A new gathering in Rome, in September 1976, confirmed the spiritual and apostolic direction of the Movement. In his address, Pope Paul VI said to the Teams: “Remain what you chose to be since the beginning…, authentic schools of spirituality for couples…”. And he added in conclusion: “May this pilgrimage… help you to implant in all countries the essential values of marriage and to give rise to families that live by them.”
It was following this gathering that the Teams of our Lady for Young People came into being.
1976
1982 onwards

International Leading Team

The Leading Team reflected at length on the evolution of the structures of the Movement in order to respond to its growing intemationalisation. This led it to reaffirm its characteristic as a single international Movement, and to create, at the end of 1985, an International Leading Team that works in close collaboration and in a spirit of collegiality with the Leading Couples of the various countries (Structure of the Movement).
1982 onwards
1988

Lourdes (France) 7th International Gathering

Forty years after the introduction of the Charter, the Movement found itself at a decisive turning point in its history. Trying “to discern in greater depth what God expects of the Teams of Our Lady in the years to come’ and, in order ‘to avoid a loss of breath, the force of habit and even getting into a rut”, they invited the Movement “to take a ‘Second Breath’, as all athletes recognise to be indispensable for any sustained effort.
Such a renewal cannot come about without an effort to face the truth, to remain loyal to the original spirit, to be attentive to the needs of the people of God as we approach the second millennium of Christianity and to exercise creativity in responding ever better to these needs”.
“This document is a starting point, a stage on the way, a text of reference and a call to creativity made to the teams of all countries”.
1988
1992

Decree of Recognition

Following the official approach made by the Movement on the 18th of April 1984, Cardinal Pironio, President of the Pontifical Council for the Laity, signed, on the feast of Easter 1992, the decree recognising the Teams of Our Lady as a “Private Association of the Faithful” and the approval of its Statutes, in accordance with the new Code of Canon Law.
This is in fact the third official approval of the Teams of Our Lady by the Church, the first being that by Cardinal Feltin, Archbishop of Paris, (letter of the 25th of March 1960), the second that of Cardinal Roy, President of the Council of the laity, at Rome (letter of the 18th of February 1975), the Teams of Our Lady being then recognised as an “International Catholic Association”.
1992
1994

Fatima (Portugal) 8th International Gathering

Approximately 5100 members of the Teams of Our Lady, couples and priests spiritual counsellors, from forty different countries of the five continents all met at Fatima.
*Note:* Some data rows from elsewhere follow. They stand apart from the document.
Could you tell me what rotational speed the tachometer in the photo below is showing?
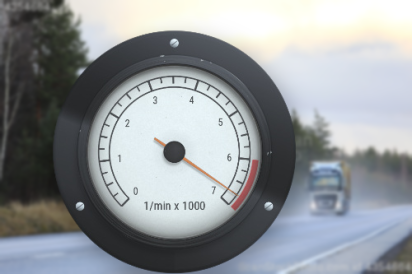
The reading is 6750 rpm
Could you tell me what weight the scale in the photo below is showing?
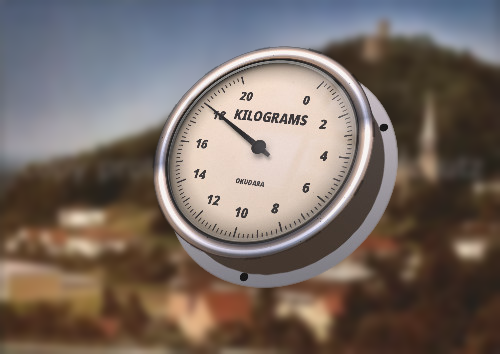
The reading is 18 kg
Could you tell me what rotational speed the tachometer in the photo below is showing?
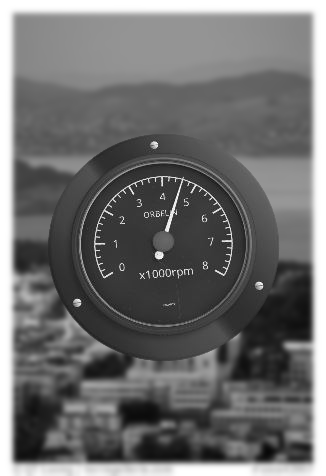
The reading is 4600 rpm
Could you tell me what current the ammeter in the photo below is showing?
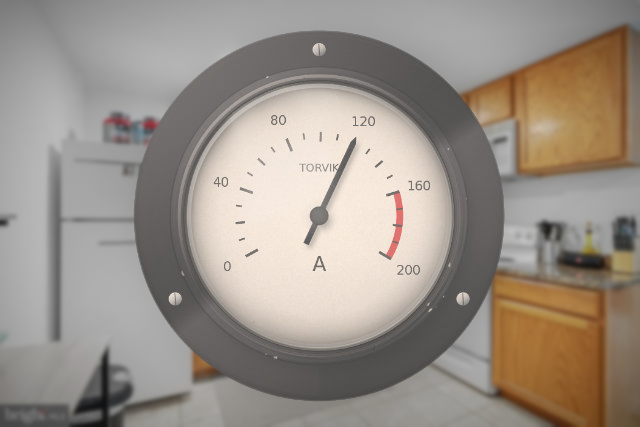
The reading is 120 A
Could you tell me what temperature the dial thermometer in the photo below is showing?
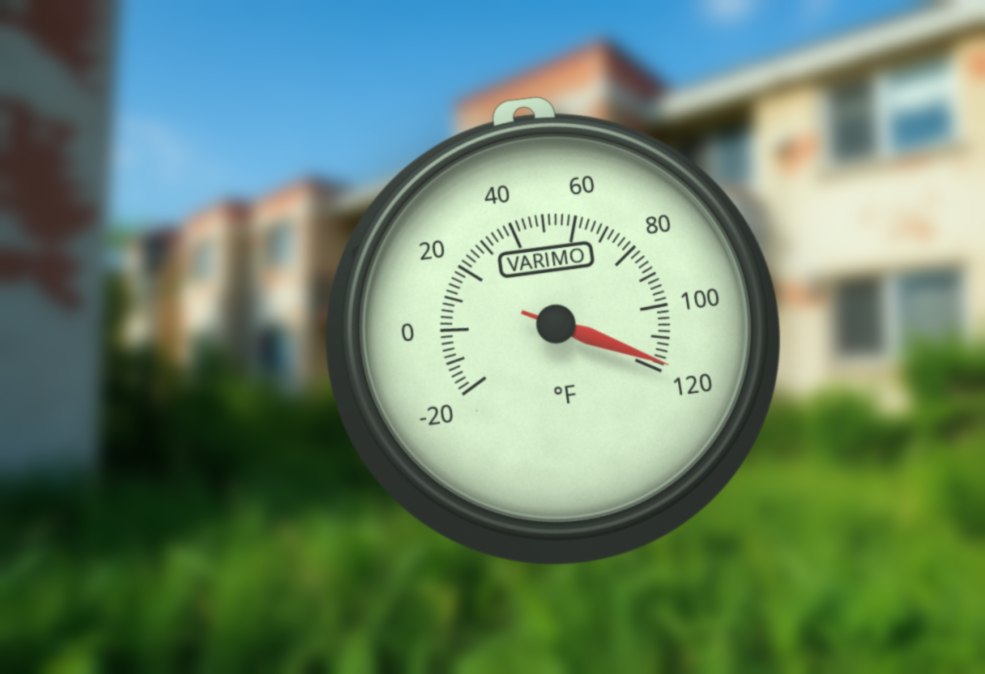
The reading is 118 °F
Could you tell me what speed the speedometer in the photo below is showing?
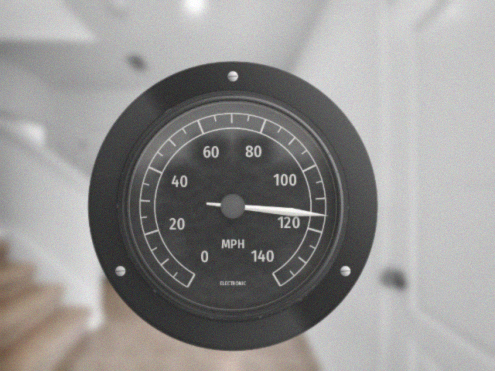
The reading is 115 mph
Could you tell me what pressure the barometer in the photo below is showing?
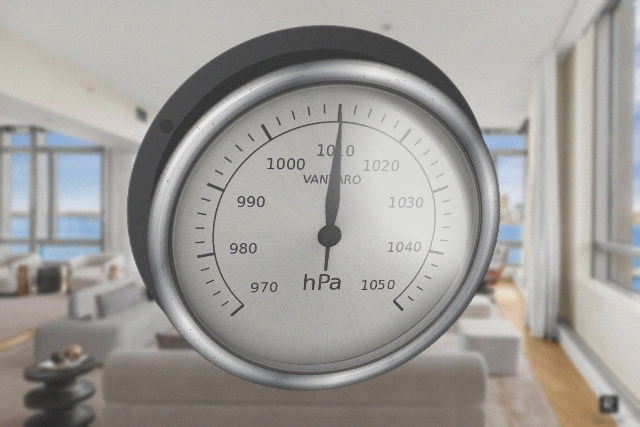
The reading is 1010 hPa
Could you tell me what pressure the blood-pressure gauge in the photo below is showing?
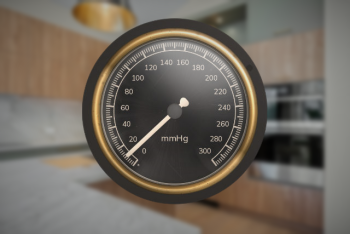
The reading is 10 mmHg
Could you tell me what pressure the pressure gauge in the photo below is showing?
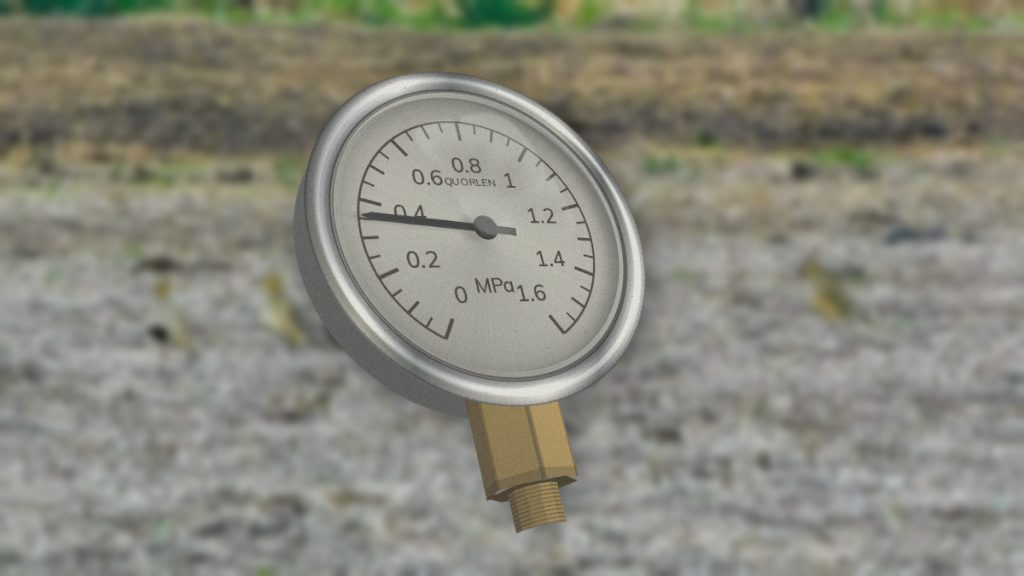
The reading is 0.35 MPa
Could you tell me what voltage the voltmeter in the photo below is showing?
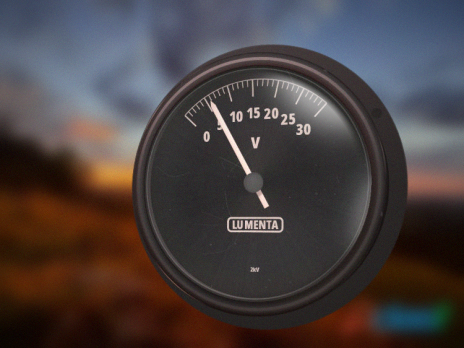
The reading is 6 V
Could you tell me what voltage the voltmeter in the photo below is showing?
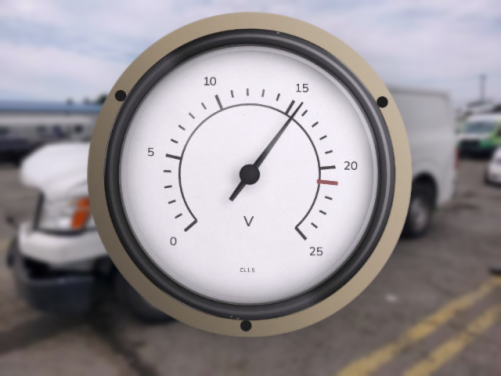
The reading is 15.5 V
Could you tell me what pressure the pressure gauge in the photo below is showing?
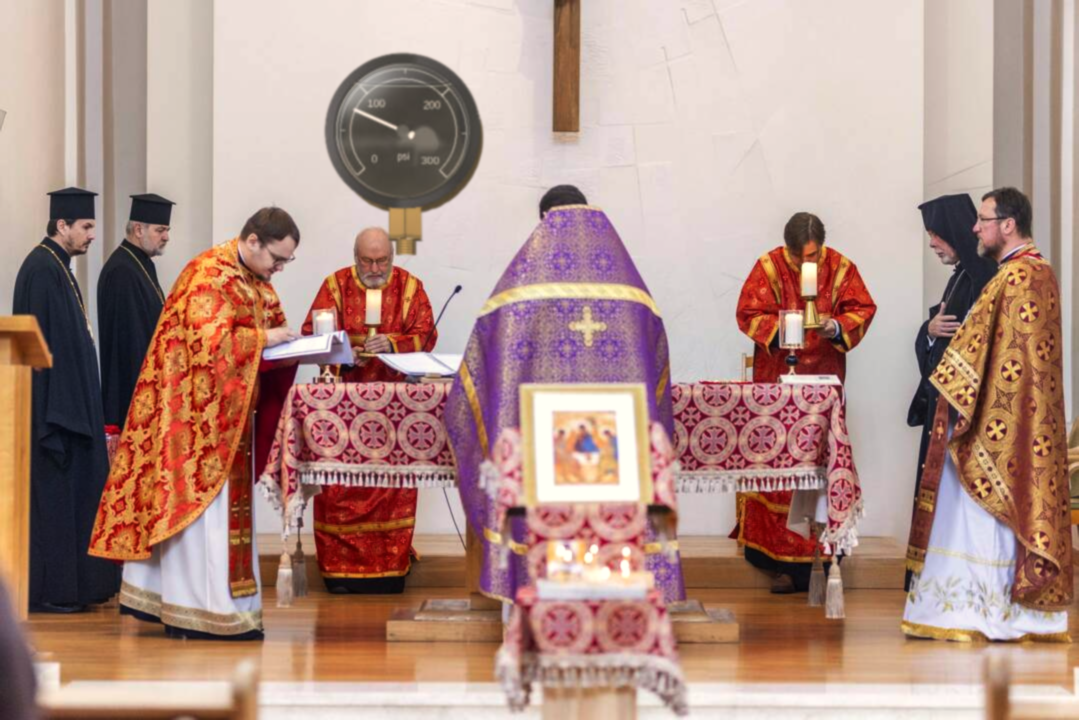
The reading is 75 psi
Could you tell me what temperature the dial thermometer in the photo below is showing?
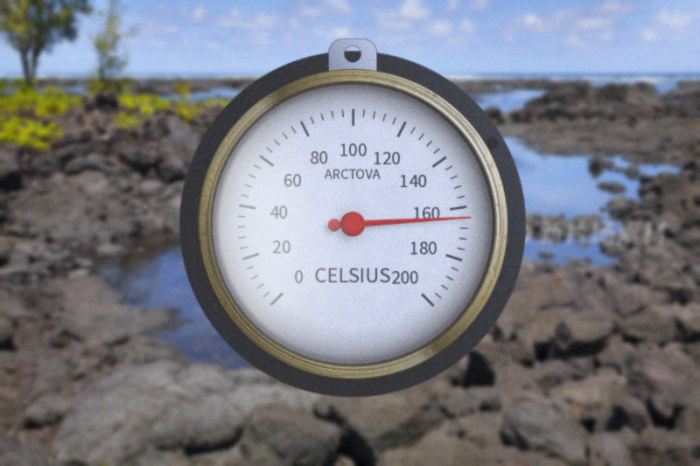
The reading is 164 °C
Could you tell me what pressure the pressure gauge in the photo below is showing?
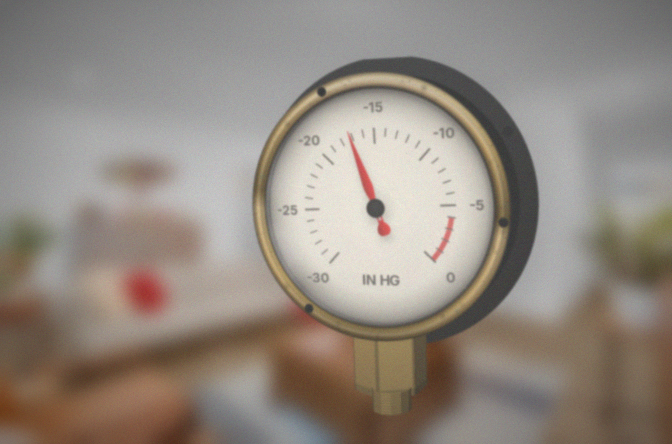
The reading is -17 inHg
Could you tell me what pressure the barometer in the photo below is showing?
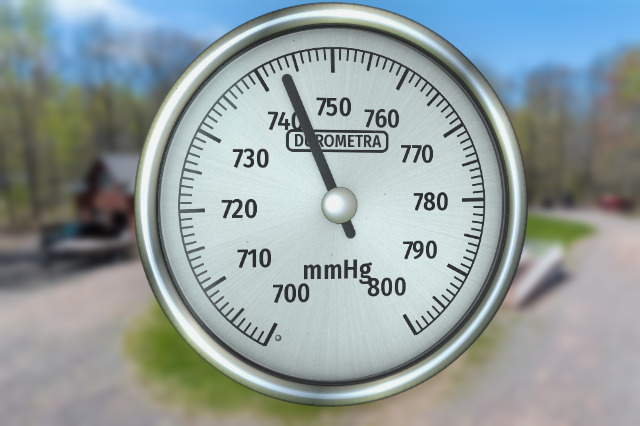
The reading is 743 mmHg
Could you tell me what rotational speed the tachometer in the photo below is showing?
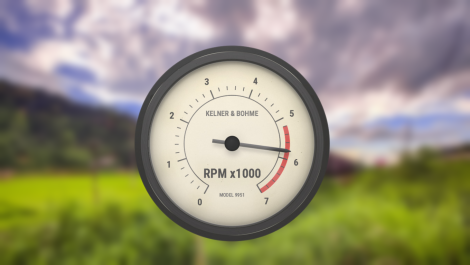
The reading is 5800 rpm
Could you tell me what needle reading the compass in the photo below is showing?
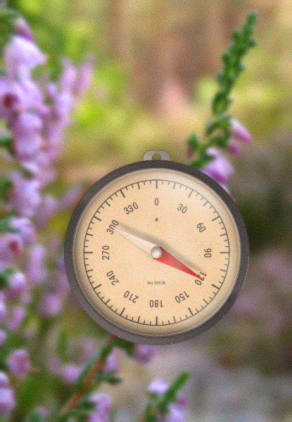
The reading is 120 °
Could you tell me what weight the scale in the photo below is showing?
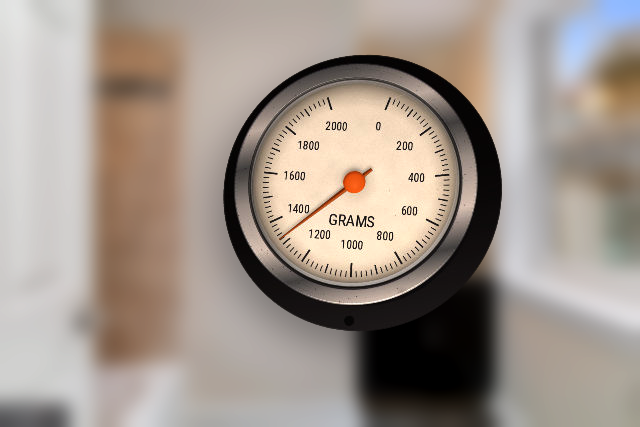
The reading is 1320 g
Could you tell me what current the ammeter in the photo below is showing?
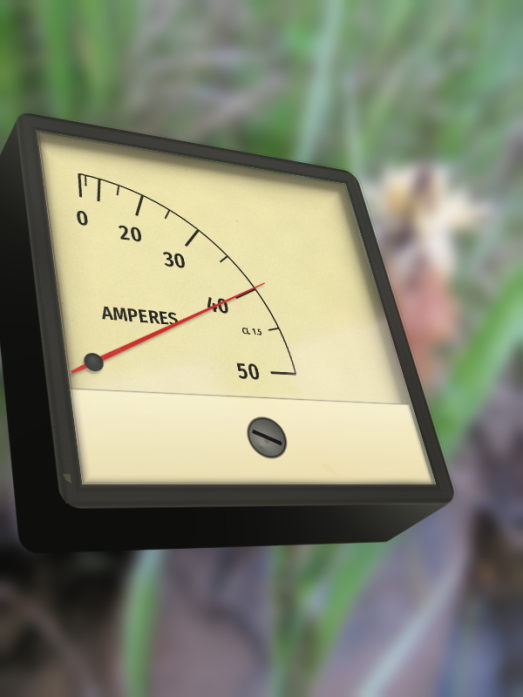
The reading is 40 A
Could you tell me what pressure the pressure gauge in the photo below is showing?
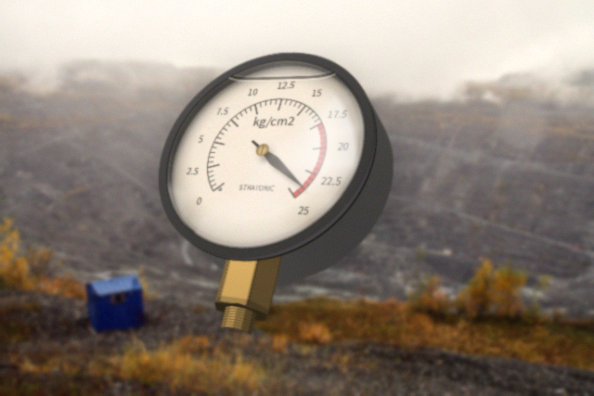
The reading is 24 kg/cm²
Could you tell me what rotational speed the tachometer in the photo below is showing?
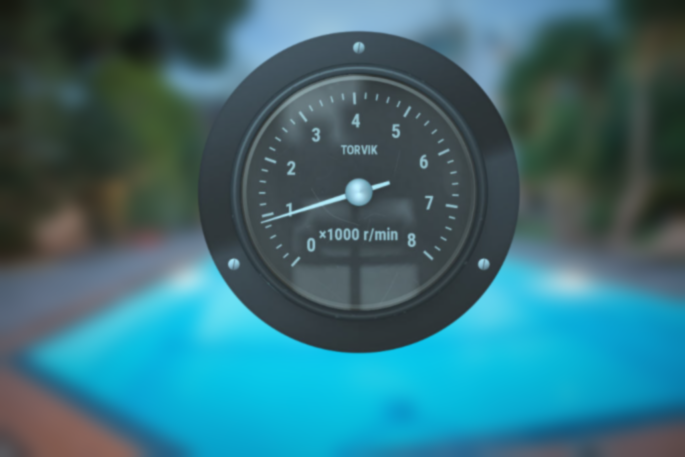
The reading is 900 rpm
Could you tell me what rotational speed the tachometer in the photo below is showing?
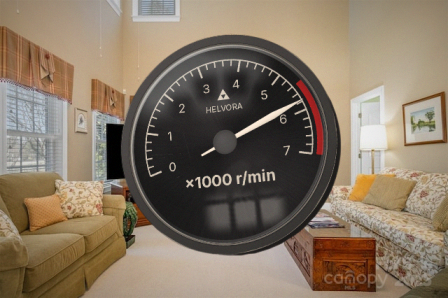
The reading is 5800 rpm
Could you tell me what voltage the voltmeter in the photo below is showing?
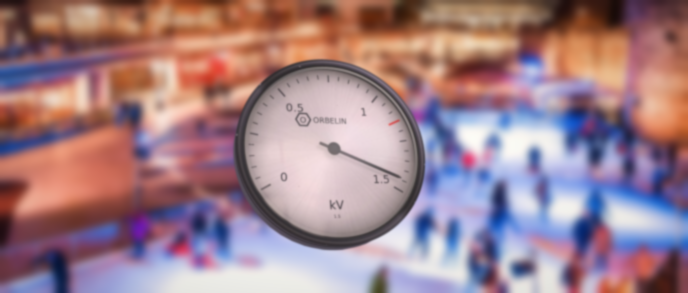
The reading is 1.45 kV
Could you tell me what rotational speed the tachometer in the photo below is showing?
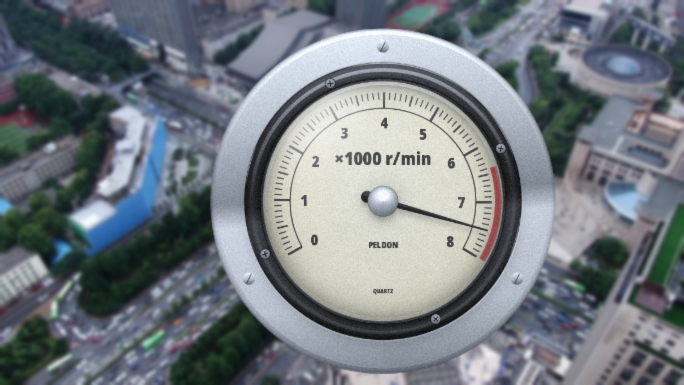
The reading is 7500 rpm
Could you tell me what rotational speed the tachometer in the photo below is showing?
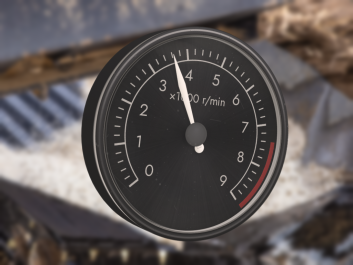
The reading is 3600 rpm
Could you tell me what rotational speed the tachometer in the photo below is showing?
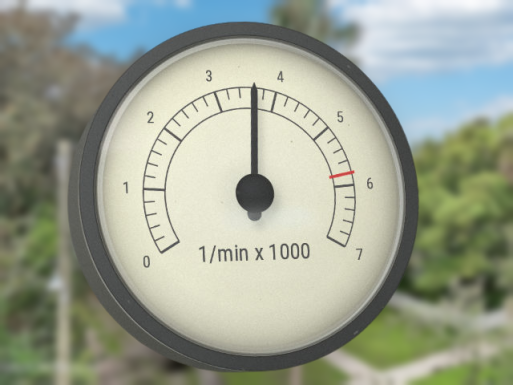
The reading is 3600 rpm
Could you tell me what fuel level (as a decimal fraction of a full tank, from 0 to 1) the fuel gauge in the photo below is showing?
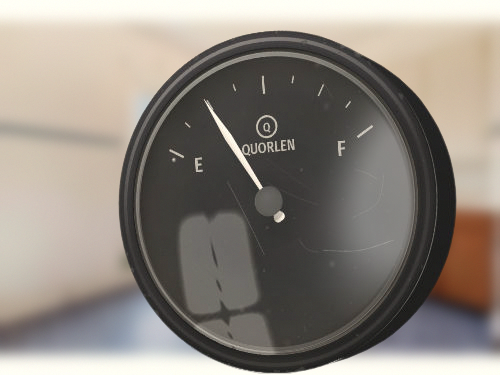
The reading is 0.25
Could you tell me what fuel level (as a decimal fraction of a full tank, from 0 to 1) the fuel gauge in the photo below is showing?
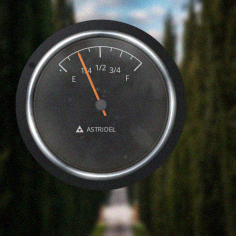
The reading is 0.25
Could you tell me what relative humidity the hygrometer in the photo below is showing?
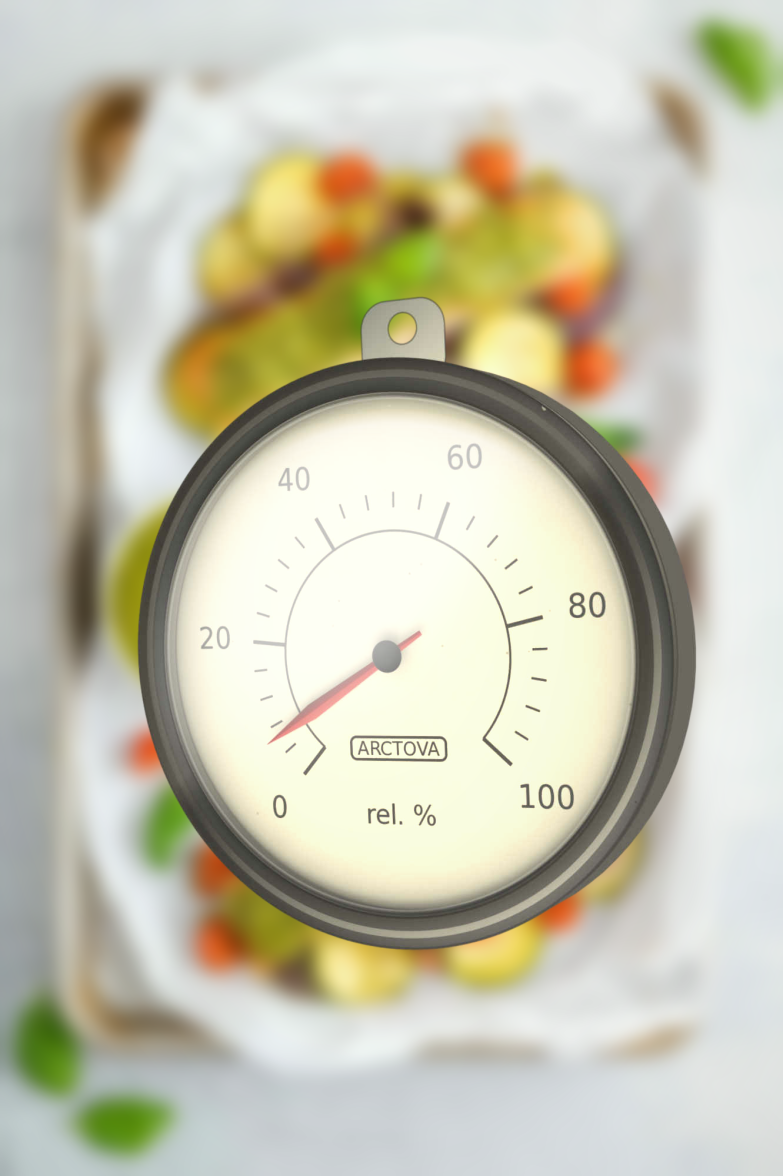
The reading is 6 %
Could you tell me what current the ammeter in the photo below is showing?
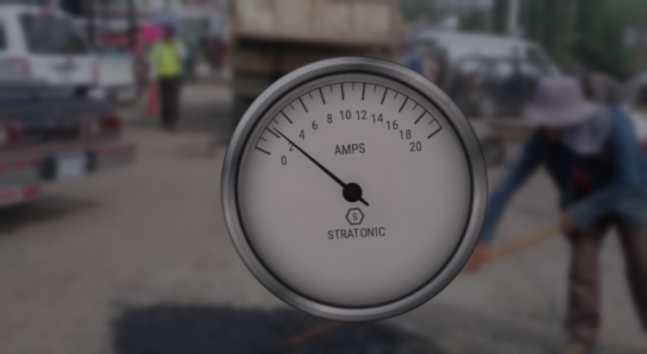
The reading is 2.5 A
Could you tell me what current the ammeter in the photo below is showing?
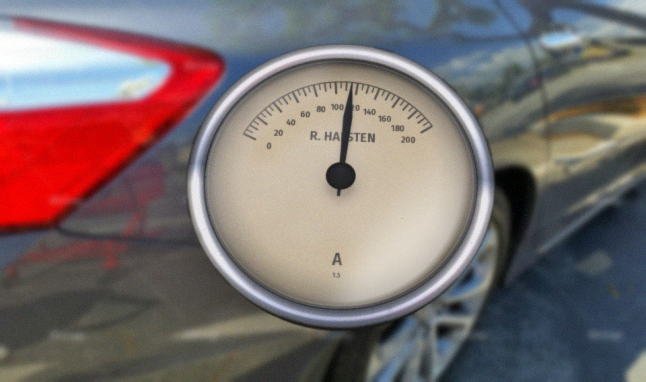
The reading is 115 A
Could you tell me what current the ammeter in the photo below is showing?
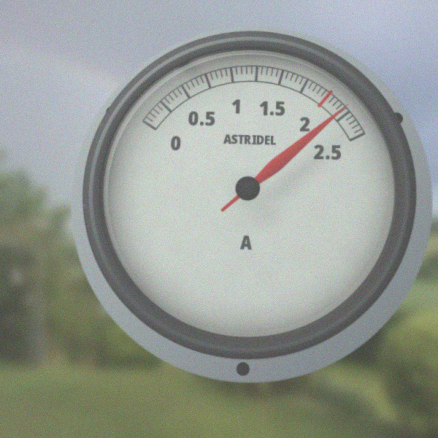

It was the eighth international gathering following those which have taken place every 6 years after the very first held in Lourdes in 1954.
Since the Church has adopted the U.N. proposal that 1994 should be the “Year of the family”, the Teams of Our Lady – a Church movement – wished to associate themselves with this objective by centring their reflection on the theme: “Being a family today in the Church and in the world”. They did so in accordance with their own charisma as a movement of married spirituality, based on the couple that is the “heart” of the family.